Doch es kam anders. Rössner, der inzwischen deutlich mehr Besucher empfangen konnte als zuvor, hatte sich Anfang 1989 entschlossen, erstmals seit seiner Verhaftung in der Straubinger Gefängnisgärtnerei zu arbeiten und, wie es hieß, allgemein seine „sozialen Kontakte“ im Knast ausgeweitet. Was vermutlich mit dem Silberstreif einer möglichen Freilassung am Horizont zu tun hatte, fiel umgehend auf den Gefangenen zurück. In einer nachgereichten Stellungnahme erklärte Professor Saß, um den „positiven Prozeß weiter zu verstärken, solle der Gefangene nicht aus seiner gewohnten Umgebung herausgerissen werden“. So jedenfalls gibt es Ministerialdirektor Hubert Dietl weiter, der im Münchner Justizministerium der Strafvollzugsabteilung vorsteht. Eine Freilassung habe ohnehin nie, auch nicht während des Hungerstreiks, zur Debatte gestanden, sagt Dietl heute. Damals habe man lediglich daran gedacht, Rössner in die psychiatrische Abteilung des Knastes in Hohenasperg bei Stuttgart zu verlegen.

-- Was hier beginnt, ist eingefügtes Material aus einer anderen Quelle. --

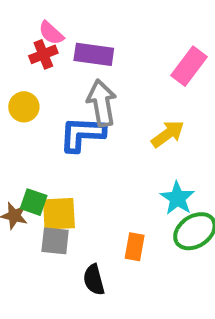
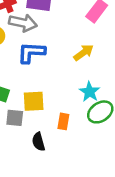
gray arrow: (102, 103) -> (23, 23), moved, turned 112
yellow square: (59, 214) -> (34, 101), moved

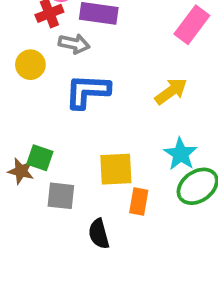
gray arrow: (23, 23) -> (74, 44), size x0.7
yellow square: (34, 101) -> (116, 169), moved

Doch auf die Alternative „Straubing oder geschlossene Psychiatrie“ hätten sich wohl weder der Gefangene selbst noch sein Anwalt noch die Mitglieder eines Arbeitskreises der Evangelischen Studentengemeinde in München eingelassen, die sich seit Jahren um Haftverschonung für Rössner bemühen. Hans Löhr, ESG-Pfarrer und Mitglied der Gruppe, benennt den Teufelkreis, innerhalb dessen sich der ganze lähmende Stillstand nun schon seit Jahren abspielt: „Geht's ihm besser, fehlt die Haftunfähigkeit, geht's ihm schlechter, sagen die Behörden, er distanziert sich nicht.“
Daß die Düsseldorfer OLG-Richter nach ihrem Besuch in Straubing zu einer anderen Sicht der Dinge kommen und der Qual nach eineinhalb Jahrzehnten ein Ende machen, scheint nach den Vorlagen aus Karlsruhe und Straubing unwahrscheinlich.
„Sie brauchen gar nicht zu glauben“, meinte kürzlich ein hoher Gefängnisbeamter zu einer Rössner-Besucherin, „daß der in den nächsten Jahren rauskommt“.